Le mode de préparation de nos aliments influence directement leur impact sur notre organisme. Une récente recherche scientifique vient confirmer que la façon dont on cuisine le poisson joue un rôle déterminant dans ses effets protecteurs contre certaines pathologies graves.
Un suivi de près de 24 ans révèle des résultats surprenants
Des chercheurs du Slone Epidemiology Center de l’Université de Boston ont mené une investigation de grande ampleur. Leur travail, publié dans The Journal of Nutrition, a porté sur 52 690 femmes noires âgées de 21 à 69 ans.
Durant cette période d’observation exceptionnellement longue, les scientifiques ont enregistré 687 diagnostics de cancer colorectal. Les données collectées ont permis d’établir des corrélations significatives entre habitudes alimentaires et développement de cette maladie.
Les chiffres parlent d’eux-mêmes
Les participantes qui consommaient plus de 8,09 grammes de poisson cuit au four pour 1 000 kilocalories affichaient une diminution du risque de 26 % par rapport aux autres. Le ratio de risque s’établissait ainsi à 0,74.
Pour le côlon proximal spécifiquement, la protection s’avérait encore plus remarquable avec une réduction atteignant 44 %, correspondant à un ratio de 0,56.
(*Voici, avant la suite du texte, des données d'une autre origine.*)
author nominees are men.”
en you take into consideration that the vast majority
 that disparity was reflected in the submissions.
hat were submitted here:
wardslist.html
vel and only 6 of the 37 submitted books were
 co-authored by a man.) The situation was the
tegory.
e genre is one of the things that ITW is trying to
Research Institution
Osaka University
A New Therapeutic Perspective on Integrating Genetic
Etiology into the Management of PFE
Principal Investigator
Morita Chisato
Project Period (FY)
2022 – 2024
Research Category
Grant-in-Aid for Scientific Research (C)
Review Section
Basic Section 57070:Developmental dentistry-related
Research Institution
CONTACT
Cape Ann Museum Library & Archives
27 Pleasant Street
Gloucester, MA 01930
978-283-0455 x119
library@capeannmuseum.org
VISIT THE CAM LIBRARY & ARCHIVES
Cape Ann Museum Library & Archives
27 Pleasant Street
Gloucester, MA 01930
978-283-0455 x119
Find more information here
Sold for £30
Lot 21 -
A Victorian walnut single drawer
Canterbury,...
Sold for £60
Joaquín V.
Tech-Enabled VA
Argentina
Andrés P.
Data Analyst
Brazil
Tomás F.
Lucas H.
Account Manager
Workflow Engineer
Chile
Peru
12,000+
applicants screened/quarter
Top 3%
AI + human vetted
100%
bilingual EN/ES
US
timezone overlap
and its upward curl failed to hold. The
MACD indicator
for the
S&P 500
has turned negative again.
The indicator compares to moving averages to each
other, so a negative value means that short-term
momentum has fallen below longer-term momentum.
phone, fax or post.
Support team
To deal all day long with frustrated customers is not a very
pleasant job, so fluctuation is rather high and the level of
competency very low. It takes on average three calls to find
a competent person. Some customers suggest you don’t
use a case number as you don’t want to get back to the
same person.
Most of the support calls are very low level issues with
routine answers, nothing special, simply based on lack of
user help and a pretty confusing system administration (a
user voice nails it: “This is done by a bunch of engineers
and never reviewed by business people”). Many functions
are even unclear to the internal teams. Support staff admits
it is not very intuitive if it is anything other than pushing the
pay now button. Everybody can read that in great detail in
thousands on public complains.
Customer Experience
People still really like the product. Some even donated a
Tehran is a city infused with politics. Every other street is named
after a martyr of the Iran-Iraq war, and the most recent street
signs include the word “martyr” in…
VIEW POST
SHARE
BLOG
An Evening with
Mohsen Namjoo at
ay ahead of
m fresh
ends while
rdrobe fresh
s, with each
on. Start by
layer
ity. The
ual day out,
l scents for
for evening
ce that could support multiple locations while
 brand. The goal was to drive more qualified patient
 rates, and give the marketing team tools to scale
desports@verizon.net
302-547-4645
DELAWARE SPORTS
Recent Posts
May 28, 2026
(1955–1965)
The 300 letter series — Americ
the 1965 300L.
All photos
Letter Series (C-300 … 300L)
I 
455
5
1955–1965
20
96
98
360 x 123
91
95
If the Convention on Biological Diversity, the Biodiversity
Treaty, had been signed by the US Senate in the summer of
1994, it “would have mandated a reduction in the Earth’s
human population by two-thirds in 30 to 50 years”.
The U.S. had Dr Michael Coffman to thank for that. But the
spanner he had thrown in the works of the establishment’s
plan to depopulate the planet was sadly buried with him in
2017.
En revanche, ni le poisson frit ni celui préparé au grill ne démontraient de bénéfice similaire. Cette distinction souligne l’importance cruciale de la méthode de préparation.
Une association, pas une causalité
Les auteurs de l’étude restent prudents dans leurs conclusions. Ils insistent sur le fait que leurs observations établissent une corrélation statistique, sans pour autant prouver un lien direct de cause à effet.
Le rôle protecteur des oméga-3 préservés
Les poissons riches en matières grasses, tels que le saumon et la sardine, contiennent des acides gras oméga-3 aux propriétés anti-inflammatoires reconnues. Leur action bénéfique sur l’organisme est aujourd’hui largement documentée.
Toutefois, ces composés délicats sont particulièrement sensibles à l’oxydation. Les techniques de cuisson à chaleur humide, comme le four et la vapeur, permettent de mieux préserver ces nutriments précieux.
Selon une étude dans ScienceAsia : « La cuisson à la vapeur et la cuisson au four sont associées à une meilleure conservation du DHA et de l’EPA. »
Les dangers des cuissons à haute température
La cuisson au barbecue ou au grill génère des hydrocarbures aromatiques polycycliques, des composés reconnus pour leur potentiel cancérogène. Ces substances se forment lors de la combustion à température élevée.
Robert Turesky, toxicologue, explique : « Ces vapeurs contiennent des PAH qui adhèrent ensuite à la surface des aliments, et une fois ingérés, peuvent endommager l’ADN et entraîner des mutations susceptibles de provoquer un cancer. »
L’oxydation des graisses pendant ces modes de cuisson intenses transforme des aliments potentiellement bénéfiques en sources de substances nocives.
Comment optimiser la préparation du poisson
Les experts recommandent de privilégier la cuisson au four, idéalement en papillote ou dans un plat couvert. La cuisson à la vapeur constitue également une excellente alternative pour maximiser les bienfaits nutritionnels.
La friture et les grillades au barbecue devraient être réservées à des occasions ponctuelles plutôt que d’être pratiquées régulièrement.
Précautions supplémentaires
Lorsqu’une cuisson à haute température s’avère inévitable, quelques mesures simples limitent les risques. Il convient d’éviter de noircir la peau du poisson, de contrôler les flambées et de retirer systématiquement les parties carbonisées.